What the task asks. Only lines containing "none" are wanted from the data below. Copy those lines.

Records from a data collection
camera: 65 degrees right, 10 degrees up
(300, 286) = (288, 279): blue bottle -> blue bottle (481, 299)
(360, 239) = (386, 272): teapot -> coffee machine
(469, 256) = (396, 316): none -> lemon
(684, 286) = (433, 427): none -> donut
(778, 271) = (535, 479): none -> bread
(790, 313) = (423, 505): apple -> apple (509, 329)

Answer to the problem.
(469, 256) = (396, 316): none -> lemon
(684, 286) = (433, 427): none -> donut
(778, 271) = (535, 479): none -> bread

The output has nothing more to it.